D'autres matériaux incluant des ions "magnétiques"
(métaux de transition) sont étudiés actuellement, comme
CrAs [14] ou ZnCoO [15]. Si les premiers résultats sont
prometteurs, ces études de nouveaux matériaux pour
l'électronique de spin doivent encore être poursuivies
pour véritablement aboutir.
Pour ce qui est de la collection sélective en spin, un
autre problème lié au semiconducteur existe et pourrait
expliquer l'échec des mesures de collection dépendant
du spin dans des simples contacts établis entre un métal
ferromagnétique et GaAs.
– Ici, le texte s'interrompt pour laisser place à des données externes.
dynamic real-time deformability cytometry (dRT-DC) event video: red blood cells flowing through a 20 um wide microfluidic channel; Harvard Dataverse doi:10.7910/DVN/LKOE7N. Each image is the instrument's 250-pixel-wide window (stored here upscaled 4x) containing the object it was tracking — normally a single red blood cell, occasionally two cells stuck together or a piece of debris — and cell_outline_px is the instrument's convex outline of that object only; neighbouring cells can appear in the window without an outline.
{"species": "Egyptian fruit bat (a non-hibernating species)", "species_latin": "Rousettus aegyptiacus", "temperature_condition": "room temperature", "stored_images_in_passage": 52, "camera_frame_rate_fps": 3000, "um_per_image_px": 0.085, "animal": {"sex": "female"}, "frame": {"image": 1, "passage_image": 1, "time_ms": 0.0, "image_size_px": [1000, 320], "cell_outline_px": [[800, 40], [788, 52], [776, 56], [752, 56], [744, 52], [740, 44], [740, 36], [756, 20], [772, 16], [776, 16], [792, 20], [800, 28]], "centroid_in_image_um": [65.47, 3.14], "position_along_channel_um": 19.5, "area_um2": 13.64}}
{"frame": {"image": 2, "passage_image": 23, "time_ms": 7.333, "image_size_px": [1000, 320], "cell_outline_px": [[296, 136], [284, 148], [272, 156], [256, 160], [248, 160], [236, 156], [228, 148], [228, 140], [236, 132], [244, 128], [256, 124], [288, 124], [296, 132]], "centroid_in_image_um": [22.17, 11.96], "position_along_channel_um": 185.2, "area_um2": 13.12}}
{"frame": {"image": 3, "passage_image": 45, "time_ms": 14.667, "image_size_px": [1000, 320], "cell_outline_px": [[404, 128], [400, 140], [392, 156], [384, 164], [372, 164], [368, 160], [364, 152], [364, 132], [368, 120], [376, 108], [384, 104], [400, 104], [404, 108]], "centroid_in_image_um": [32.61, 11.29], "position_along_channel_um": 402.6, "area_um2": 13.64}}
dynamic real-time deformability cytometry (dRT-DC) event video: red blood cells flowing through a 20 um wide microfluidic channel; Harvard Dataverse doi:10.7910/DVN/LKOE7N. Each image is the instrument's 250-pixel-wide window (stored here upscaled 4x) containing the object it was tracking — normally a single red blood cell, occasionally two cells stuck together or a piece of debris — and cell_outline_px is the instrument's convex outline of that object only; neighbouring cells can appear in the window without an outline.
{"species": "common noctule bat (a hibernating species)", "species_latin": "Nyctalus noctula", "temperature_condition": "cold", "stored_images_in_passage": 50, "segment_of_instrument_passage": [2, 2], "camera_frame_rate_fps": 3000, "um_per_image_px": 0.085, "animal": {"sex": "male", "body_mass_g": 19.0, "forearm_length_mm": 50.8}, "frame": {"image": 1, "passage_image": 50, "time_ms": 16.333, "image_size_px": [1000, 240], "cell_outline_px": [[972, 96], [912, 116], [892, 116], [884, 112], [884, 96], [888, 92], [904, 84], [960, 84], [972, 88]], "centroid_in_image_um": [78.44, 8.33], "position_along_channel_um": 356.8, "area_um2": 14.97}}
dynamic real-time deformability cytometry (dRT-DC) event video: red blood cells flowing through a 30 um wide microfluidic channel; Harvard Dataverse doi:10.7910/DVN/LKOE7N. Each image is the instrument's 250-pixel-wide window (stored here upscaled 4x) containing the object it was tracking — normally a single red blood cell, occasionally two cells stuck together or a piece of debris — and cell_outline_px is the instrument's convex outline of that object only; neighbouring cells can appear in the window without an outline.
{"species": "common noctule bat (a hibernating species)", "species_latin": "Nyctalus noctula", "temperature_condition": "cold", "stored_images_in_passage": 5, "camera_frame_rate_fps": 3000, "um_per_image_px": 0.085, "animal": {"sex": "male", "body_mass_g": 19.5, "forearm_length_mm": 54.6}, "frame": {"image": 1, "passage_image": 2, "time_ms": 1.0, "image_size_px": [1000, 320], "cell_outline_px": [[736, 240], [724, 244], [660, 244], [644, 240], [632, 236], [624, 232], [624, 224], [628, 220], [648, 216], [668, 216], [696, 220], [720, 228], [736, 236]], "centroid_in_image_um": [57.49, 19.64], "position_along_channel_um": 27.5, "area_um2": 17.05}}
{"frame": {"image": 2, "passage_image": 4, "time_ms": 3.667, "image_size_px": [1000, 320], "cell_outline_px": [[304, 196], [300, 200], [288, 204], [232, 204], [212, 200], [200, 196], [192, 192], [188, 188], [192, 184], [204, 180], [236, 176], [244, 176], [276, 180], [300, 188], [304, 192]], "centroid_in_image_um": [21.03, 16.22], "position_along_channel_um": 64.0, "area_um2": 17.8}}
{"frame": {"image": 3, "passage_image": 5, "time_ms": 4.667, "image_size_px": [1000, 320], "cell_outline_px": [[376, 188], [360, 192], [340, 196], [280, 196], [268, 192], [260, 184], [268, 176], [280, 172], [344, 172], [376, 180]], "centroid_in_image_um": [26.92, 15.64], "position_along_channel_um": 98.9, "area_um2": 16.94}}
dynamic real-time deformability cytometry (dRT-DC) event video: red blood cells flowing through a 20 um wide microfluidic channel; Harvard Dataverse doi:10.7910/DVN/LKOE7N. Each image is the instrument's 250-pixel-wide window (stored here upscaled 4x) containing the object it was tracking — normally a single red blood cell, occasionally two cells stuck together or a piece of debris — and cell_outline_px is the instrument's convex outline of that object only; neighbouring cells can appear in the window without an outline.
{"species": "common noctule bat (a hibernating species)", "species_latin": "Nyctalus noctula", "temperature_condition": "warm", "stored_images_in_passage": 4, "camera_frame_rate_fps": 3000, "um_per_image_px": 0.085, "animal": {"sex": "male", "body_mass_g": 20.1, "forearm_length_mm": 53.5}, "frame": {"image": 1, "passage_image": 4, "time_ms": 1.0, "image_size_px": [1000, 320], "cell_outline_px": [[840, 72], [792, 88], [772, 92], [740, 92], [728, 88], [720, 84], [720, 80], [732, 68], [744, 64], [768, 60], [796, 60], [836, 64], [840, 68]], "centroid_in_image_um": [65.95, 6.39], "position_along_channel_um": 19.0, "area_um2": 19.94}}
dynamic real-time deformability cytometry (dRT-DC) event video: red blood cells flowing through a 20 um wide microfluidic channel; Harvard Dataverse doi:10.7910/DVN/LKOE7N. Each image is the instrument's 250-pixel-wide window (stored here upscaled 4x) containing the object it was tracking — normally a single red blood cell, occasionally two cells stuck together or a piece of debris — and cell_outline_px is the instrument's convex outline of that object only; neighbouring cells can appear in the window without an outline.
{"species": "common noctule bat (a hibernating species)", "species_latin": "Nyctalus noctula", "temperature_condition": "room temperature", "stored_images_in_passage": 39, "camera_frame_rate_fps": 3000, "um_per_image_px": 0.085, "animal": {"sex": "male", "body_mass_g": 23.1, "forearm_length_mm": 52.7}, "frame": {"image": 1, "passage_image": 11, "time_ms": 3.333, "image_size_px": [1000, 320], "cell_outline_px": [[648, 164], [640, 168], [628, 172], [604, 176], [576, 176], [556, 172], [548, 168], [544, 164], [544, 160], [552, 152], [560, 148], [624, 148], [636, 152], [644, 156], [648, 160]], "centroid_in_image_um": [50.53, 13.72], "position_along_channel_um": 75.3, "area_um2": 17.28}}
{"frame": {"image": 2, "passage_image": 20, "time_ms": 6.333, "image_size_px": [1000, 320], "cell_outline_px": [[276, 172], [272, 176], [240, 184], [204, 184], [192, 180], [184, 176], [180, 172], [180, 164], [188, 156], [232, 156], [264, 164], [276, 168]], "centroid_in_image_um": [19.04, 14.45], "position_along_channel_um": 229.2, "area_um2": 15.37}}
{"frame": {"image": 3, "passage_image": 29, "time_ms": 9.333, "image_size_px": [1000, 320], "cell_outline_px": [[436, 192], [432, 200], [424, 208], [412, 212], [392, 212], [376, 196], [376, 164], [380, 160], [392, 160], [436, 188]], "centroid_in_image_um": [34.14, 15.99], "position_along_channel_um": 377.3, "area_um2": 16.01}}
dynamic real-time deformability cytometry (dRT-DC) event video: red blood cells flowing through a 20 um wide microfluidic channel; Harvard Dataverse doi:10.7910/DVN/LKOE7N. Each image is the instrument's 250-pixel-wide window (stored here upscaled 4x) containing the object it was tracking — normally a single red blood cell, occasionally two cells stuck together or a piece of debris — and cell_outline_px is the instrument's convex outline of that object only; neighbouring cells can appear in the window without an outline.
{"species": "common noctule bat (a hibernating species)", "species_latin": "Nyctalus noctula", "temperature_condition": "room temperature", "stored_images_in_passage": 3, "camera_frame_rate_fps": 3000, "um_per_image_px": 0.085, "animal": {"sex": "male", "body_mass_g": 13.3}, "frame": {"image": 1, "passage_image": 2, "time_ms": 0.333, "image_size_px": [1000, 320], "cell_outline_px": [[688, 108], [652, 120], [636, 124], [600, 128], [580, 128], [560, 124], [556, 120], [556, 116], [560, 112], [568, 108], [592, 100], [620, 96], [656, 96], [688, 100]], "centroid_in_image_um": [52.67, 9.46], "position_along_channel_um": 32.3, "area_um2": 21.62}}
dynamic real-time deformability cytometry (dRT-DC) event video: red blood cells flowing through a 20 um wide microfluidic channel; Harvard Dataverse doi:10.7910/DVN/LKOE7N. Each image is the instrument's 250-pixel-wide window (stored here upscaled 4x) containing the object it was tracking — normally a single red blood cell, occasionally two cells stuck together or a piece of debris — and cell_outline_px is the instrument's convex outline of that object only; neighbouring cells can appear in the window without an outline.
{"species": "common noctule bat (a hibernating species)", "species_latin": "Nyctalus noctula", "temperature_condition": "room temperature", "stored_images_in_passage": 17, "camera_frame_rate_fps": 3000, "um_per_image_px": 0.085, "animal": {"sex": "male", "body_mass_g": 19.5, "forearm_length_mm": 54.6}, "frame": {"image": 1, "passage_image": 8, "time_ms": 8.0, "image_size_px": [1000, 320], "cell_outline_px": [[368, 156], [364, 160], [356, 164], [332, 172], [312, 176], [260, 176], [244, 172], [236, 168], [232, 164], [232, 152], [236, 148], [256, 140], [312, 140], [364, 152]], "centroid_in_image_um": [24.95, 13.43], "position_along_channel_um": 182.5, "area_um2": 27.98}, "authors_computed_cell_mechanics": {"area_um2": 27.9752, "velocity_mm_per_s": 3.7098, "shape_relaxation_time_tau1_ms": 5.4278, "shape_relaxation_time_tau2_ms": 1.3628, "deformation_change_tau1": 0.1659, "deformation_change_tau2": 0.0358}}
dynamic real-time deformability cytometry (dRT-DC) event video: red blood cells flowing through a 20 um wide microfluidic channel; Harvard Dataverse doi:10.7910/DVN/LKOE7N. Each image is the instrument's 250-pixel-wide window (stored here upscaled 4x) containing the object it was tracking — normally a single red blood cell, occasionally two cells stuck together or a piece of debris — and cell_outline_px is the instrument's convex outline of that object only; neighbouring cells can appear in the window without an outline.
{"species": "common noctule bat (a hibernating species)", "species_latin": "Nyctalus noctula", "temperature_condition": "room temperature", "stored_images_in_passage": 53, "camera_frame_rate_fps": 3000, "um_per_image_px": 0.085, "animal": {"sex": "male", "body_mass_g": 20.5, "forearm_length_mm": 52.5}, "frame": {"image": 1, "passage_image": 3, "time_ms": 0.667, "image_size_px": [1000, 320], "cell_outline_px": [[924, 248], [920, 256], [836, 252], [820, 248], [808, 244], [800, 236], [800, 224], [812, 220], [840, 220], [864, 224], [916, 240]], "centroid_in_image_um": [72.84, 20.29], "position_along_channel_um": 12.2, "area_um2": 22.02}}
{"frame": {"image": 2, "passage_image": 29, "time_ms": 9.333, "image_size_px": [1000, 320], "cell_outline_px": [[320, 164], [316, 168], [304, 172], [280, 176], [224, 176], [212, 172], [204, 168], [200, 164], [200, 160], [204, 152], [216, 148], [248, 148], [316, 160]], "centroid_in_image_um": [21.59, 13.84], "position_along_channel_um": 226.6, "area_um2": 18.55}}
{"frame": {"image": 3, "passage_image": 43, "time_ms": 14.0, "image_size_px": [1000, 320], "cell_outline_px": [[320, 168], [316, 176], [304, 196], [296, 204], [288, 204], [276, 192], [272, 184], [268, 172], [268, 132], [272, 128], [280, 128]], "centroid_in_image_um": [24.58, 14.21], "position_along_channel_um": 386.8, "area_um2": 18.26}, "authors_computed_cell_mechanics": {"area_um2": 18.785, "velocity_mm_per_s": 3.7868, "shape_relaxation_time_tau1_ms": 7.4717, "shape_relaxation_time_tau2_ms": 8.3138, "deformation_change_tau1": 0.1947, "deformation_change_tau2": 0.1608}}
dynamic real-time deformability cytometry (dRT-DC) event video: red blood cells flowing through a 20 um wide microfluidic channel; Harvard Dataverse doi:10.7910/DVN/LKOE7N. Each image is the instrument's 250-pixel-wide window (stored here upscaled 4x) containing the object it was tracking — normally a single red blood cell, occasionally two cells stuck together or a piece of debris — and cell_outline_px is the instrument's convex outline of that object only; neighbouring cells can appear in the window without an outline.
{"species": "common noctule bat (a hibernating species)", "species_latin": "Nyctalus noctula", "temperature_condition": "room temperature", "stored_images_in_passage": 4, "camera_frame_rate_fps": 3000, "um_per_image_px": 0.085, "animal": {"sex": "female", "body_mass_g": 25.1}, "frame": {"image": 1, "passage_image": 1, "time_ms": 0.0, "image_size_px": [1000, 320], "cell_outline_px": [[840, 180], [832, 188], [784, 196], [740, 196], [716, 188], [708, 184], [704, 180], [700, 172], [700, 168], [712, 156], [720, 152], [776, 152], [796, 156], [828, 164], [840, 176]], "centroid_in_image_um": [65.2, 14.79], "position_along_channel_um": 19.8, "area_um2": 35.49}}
Dans ce type d'expériences,
des électrons polarisés en spin sont photogénérés dans
un substrat GaAs dopé P et on étudie la variation du
courant collecté par un contact Schottky ou tunnel
ferromagnétique, déposé sur GaAs, en fonction des
orientations relatives du moment magnétique du contact
et des spins majoritairement générés dans le
semiconducteur. Cette variation relative est désignée par
la suite comme "l'asymétrie en spin" du photocourant.
Jusqu'à présent, les effets mesurés restent de l'ordre de
1%. Cependant, même si l'interface
ferromagnétique-semiconducteur est intrinsèquement
sélective en spin, l'asymétrie en spin effective peut être
fortement réduite du fait des caractéristiques du
transport électronique dans GaAs. Afin que l'excès
d'électrons dû à la photogénération dans GaAs soit
éliminé tout en conservant une forte asymétrie en spin
du photocourant, il faut que les électrons a priori non
collectés par le ferromagnétique, car de la mauvaise
orientation de spin, se recombinent avant de perdre leur
cohérence de spin. Or les temps typiques de
recombinaison sont nettement plus grands que les temps
de relaxation de spin électronique et encore plus grands
que les temps de collection. Le contact ferromagnétique
ne peut donc jouer son rôle de filtre à spin. Pour pallier
cette difficulté, nous proposons de déposer sur GaAs
deux contacts "en peigne" (cf. Figure 4) : des contacts
larges non magnétiques (NM) pour réguler l'excès
d'électrons dû à l'éclairement, avec des "doigts"
intercalés de contacts ferromagnétiques (FM) qui jouent
alors leur rôle d'analyseur de spin.